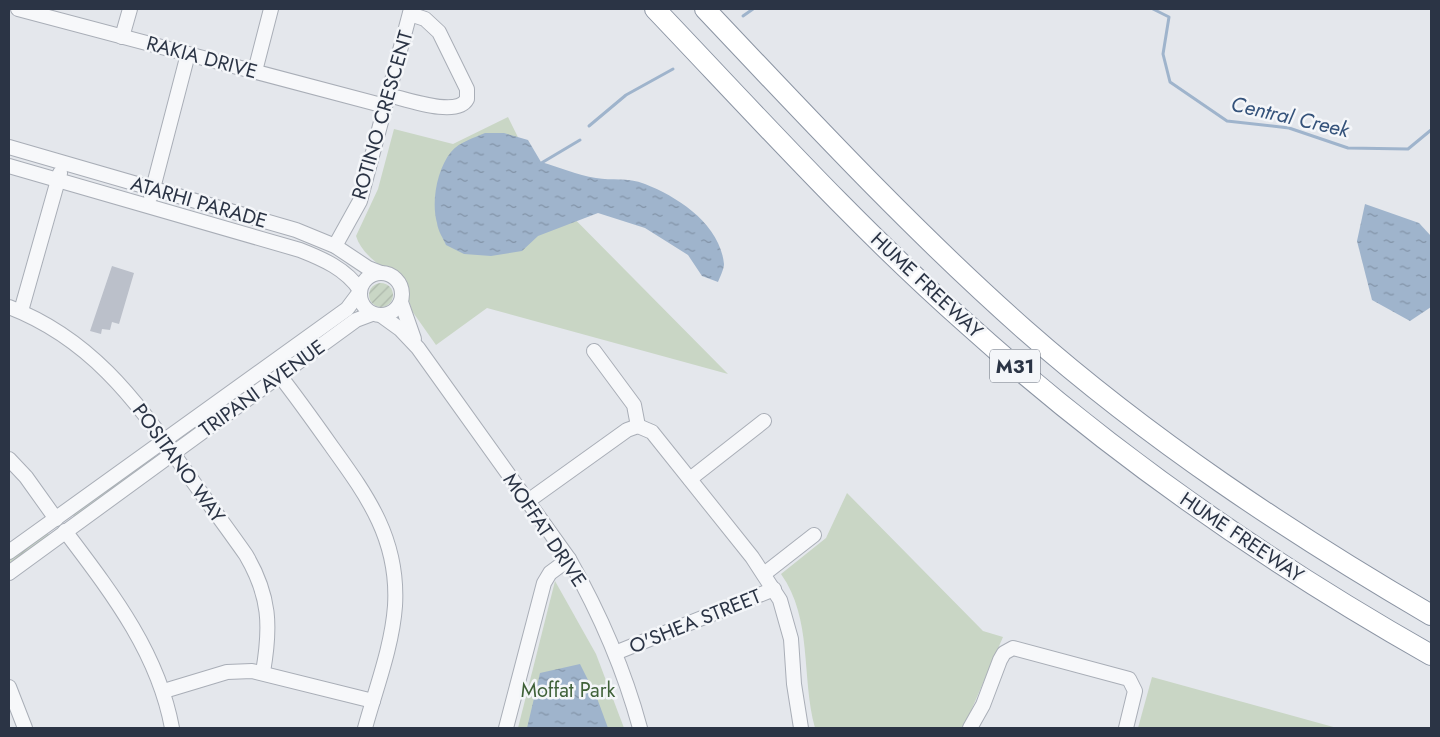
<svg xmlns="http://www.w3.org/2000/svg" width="1440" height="737" font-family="Jost,sans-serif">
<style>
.park{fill:#c9d6c5}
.garden{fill:url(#garden-furrows)}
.water{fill:url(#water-ripples)}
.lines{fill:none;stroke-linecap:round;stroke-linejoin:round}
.stream{stroke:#9fb4cc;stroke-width:3}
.building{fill:#bbc0ca}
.minor-casing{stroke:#a9aeb7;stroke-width:16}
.highway-casing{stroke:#8b94a3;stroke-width:22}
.minor{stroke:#f7f8fa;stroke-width:14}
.highway{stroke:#fff;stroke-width:20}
.labels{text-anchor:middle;stroke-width:5;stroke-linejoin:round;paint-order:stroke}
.shield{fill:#f4f6f9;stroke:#676e7b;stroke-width:1}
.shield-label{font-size:19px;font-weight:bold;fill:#2b3445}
.street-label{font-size:20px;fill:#2b3445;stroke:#f4f6f9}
.park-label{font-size:20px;fill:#3f6138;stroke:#f4f6f9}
.water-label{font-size:21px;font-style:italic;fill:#34527a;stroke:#f4f6f9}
</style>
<defs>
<pattern id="garden-furrows" width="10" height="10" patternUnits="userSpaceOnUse" patternTransform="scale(1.25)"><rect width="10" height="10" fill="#c9d6c5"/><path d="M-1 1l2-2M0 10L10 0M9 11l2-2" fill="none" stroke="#adb8ab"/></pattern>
<pattern id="water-ripples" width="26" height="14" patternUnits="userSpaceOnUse" patternTransform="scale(1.25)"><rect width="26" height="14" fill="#9fb4cc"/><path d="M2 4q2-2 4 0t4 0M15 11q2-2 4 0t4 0" fill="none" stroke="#8293a7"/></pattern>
</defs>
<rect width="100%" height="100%" fill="#e4e7ec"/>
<g class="park">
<path d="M508,117L542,186L728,374L487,308L436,345L412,311L403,280C386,270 362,256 356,236L378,189L394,129L453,144Z"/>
<path d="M847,493L983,631L1003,637L967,720L961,728H815C801,677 813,619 781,574L826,538Z"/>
<polygon points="555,581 596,654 624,728 518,728"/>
<polygon points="1152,677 1337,728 1138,728"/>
</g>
<g class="garden">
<circle cx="381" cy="295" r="12"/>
<polygon points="259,379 262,382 182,440 180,437"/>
<polygon points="154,454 156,457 75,518 72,513"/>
<polygon points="47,532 49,535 9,568 9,557"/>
</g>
<g class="water">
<path d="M485,133H504L528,140L541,162C559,167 577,175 596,178C612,181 627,177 645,184C678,197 720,224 724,264C724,269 720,277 718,282L702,276L688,255L645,228L598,213L538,236L522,251L491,256L464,254L446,245C443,238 438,231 437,223C431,202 437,169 451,152C459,142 474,138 485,133Z"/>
<polygon points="1365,204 1419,223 1431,236 1431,307 1410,321 1372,300 1357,241"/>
<polygon points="580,664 597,698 608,728 527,728 540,673"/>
</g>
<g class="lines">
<g class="stream">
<polyline points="1153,9 1169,17 1163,54 1170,82 1227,121 1289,128 1348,148 1408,149 1431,130"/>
<polyline points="743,16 753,9"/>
<polyline points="589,126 626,95 673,69"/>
<polyline points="538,165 580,140"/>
</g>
</g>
<polygon class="building" points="112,266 134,273 119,324 112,322 110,330 102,329 101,334 90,331"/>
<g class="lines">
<defs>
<g id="minor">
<polyline points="18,9 385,106"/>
<polyline points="122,37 130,9"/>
<polyline points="255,71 271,9"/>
<path d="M388,95C406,99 457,118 467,99V89L439,32L425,19L410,14"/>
<polyline points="9,147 296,230 335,246 368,268 381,273"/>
<path d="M9,166L300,250C323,259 346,269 360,290"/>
<polyline points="151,196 188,54"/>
<polyline points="335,246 360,201 411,9"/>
<circle cx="381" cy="294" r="21"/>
<polyline points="401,302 414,339"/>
<path d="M9,307C89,338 134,397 182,466C203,496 225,525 246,555C270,596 271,626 263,672"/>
<polyline points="21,311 60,173"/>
<path d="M382,316L400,329L418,348L569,559C599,612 624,669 640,728"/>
<polyline points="594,351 634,405 638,426"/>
<path d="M280,376C298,399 315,423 332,447C368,497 399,540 395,606C392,647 376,688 365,728"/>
<polyline points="9,459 26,477 56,519"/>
<polyline points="690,479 764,421"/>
<polyline points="528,501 627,430 638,426 652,432 752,557 780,600 791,639 794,684 801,728"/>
<path d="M65,531C111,592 158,652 172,728"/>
<polyline points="9,552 347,309 359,293"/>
<polyline points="9,573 356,320 372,314"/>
<polyline points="764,574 814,535"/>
<polyline points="615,653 774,589"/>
<polyline points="9,687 25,728"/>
<polyline points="164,691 227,672 252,671 373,701"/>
<polyline points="506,728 544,583 550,573 569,559"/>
<polyline points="970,728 983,705 1000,660 1004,653 1013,648 1129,679 1135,691 1126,728"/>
</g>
<g id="highway">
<path d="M655,9C757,116 856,226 967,324C1109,452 1265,561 1431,655"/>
<path d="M705,9C809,119 912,230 1025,330C1150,440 1289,532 1431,615"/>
</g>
</defs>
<use href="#minor" class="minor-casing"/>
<use href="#highway" class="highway-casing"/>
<use href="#minor" class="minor"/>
<use href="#highway" class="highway"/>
</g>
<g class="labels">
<rect class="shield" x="990" y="349.5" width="50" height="33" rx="4"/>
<g class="shield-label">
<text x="1015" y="373">M31</text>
</g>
<g class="street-label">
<text transform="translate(202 57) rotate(15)" y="7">RAKIA DRIVE</text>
<text transform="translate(382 115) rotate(-74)" y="7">ROTINO CRESCENT</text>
<text transform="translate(199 202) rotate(16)" y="7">ATARHI PARADE</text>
<text transform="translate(927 285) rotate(43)" y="7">HUME FREEWAY</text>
<text transform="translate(262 388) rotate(-36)" y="7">TRIPANI AVENUE</text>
<text transform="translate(179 463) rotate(54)" y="7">POSITANO WAY</text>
<text transform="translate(545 530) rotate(56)" y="7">MOFFAT DRIVE</text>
<text transform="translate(1242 537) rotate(34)" y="7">HUME FREEWAY</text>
<text transform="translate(695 621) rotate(-22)" y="7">O'SHEA STREET</text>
</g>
<g class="park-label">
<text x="568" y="697">Moffat Park</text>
</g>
<g class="water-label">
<text transform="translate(1290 117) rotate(13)" y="7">Central Creek</text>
</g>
</g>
<rect width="1440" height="737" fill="none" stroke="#2b3445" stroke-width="20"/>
</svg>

━━━━

- **WHAT YOU SHOULD DO**:
Wherever the word "casing" appears in a line of the data, copy that line.

- **SOLUTION BELOW**:
.minor-casing{stroke:#a9aeb7;stroke-width:16}
.highway-casing{stroke:#8b94a3;stroke-width:22}
<use href="#minor" class="minor-casing"/>
<use href="#highway" class="highway-casing"/>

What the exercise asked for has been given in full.